Dimitri l’arrêta tout de suite. Il n’était pas question de retravailler sur une quelconque chanson.
- Ce n’est pas ce que je te demande, voyons ! Je veux juste que tu me rejoignes en studio pour que je te fasse écouter des sons. Il n’a jamais été question de te refaire chanter. De toute façon, tu ne respectes même pas ton public, lança Marc.
- Mon public, je l’emmerde. De toute façon, il m’a oublié.
- Ecoute, Dim. Je suis des artistes depuis vingt-cinq ans avec ma musique, et t’es le seul qui me sert à chaque fois autant d’immondices sur son public. D’ailleurs, c’est bien simple, personne ne publie plus aucune interview de toi, c’est trop trash. Il n’y a que Judith pour le faire. On se demande pourquoi !
- Arrête. C’est vrai, mon public, c’est quoi ? En partie ce sont des vieux aujourd’hui. Ils sentent la mort. Ça me ressort par les yeux.
- Ils te renvoient à ton image. C’est ça que tu n’aimes pas.
- Des clopinettes ! Je m’en fiche de mon image, je n’en ai plus de toute façon.
- Tu les détestes parce qu’ils ont ton âge. Et parce qu’ils ont une vie et qu’ils sont plus heureux que toi. Crois-moi, s’il s’agissait de petites jeunettes hurlant ton nom, ça te ferait autre chose. Tu reverrais ta position. Tu n’es qu’un vieux pervers, c’est tout.
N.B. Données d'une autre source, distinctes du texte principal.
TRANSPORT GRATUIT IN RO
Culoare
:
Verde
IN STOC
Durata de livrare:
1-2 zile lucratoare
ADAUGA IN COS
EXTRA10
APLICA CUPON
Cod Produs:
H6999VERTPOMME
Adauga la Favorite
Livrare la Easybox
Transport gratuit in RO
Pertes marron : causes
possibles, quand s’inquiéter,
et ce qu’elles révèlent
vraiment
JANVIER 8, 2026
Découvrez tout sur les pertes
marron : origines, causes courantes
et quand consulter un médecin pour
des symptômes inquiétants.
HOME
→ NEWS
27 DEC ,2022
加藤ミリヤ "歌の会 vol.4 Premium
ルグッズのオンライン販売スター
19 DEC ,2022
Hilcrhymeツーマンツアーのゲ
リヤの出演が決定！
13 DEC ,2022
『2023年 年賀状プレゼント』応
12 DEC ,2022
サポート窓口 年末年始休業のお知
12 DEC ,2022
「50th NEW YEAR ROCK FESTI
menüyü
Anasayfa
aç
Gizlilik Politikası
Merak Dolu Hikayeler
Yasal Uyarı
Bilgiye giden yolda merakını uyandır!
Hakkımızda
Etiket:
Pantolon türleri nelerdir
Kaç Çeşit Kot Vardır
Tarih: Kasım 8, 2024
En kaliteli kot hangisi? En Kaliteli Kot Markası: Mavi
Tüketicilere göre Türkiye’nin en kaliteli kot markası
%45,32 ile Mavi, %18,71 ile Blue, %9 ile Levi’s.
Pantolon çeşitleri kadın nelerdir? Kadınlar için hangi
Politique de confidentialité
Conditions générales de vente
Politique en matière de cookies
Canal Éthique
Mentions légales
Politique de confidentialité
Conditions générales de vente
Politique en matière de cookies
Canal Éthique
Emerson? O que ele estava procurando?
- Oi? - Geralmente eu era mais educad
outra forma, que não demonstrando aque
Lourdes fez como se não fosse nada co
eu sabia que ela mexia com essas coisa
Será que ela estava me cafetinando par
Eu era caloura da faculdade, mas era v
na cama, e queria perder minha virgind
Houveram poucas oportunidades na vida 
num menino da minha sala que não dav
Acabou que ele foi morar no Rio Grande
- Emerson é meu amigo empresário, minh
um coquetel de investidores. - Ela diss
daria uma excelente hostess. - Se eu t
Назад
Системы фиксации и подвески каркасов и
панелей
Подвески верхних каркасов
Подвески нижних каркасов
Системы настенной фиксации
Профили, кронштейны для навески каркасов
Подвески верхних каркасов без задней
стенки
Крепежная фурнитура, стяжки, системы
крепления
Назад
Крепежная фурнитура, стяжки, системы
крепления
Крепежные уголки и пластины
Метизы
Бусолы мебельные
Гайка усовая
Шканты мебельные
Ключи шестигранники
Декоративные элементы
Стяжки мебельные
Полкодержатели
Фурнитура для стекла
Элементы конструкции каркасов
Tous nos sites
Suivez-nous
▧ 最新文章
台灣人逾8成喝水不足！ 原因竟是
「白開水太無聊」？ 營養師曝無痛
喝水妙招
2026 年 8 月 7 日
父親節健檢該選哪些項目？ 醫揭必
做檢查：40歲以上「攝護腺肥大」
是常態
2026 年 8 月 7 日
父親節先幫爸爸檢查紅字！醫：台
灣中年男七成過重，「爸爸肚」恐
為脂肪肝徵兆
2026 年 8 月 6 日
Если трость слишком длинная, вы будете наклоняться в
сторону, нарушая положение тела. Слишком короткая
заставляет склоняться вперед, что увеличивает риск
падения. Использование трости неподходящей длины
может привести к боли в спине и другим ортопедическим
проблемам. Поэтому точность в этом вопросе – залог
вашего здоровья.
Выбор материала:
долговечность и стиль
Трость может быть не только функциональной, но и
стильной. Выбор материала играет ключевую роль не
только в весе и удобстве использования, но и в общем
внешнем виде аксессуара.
- Mais ça n’a rien à voir là dedans.
- On te surnomme le vieux Bambi.
- Quoi ?
- Oui, le vieux Bambi. Une sorte de Mickael Jackson moyenâgeux reclus dans sa cave. Il ne te manque plus que des visites d’enfants pour que la boucle soit bouclée.
- N’importe quoi !
- Ca te sidère, hein ?
- Non, pas du tout. C’est la comparaison. C’est débile. L’autre, il est ruiné. Rien à voir avec moi !
- En tout cas c’est ce qui t’attends si tu continues à déconner et que tu ne réagis pas.
- Tu parles comme mon agent.
- C’est parce que j’ai les pieds sur terre, contrairement à toi. Tu n’as qu’à reprendre la chanson pour récupérer de l’argent, si t’as des problèmes. Il y aura toujours un public pour toi.
- Mais il n’y a pas de problèmes ! Et tu ne vas pas t’y mettre non plus. On dirait Antoine.
- Le chanteur ?
- Non, mon agent. C’est Antoine rappelle-toi.
- C’est toujours lui ! Il n’a pas abandonné depuis le temps ! Ça me sidère ! En tout cas, il a raison. Tu devrais chanter et remonter sur scène.
- Non, franchement, il n’y a plus de place pour un type comme moi dans le milieu. Et le monde de la chanson a tellement changé. Je suis, comment dire, trop…atypique.
- T’es complètement frappé, oui. Permet-moi de te dire que pour une fois, tu as complètement raison. Et encore, le mot est faible. Et puis arrête de dire qu’il n’y a plus de place pour toi. Il ne s’agit pas de refaire ce que tu faisais dans les années quatre-vingt. Ouvre plutôt des collaborations nouvelles. Il y a plein de talents aujourd’hui, et beaucoup plus de possibilités qu’il y a vingt ans. Trouve-toi un style et reste-y. Regarde Henri Salvador. Suis l’exemple !
- Tu veux que je devienne sénile, c’est ça ? En tout cas, tout cela ne me dit pas ou je vais partir en vacances. J’ai besoin de soleil. D’aventure. Tiens, j’irais bien au Pérou.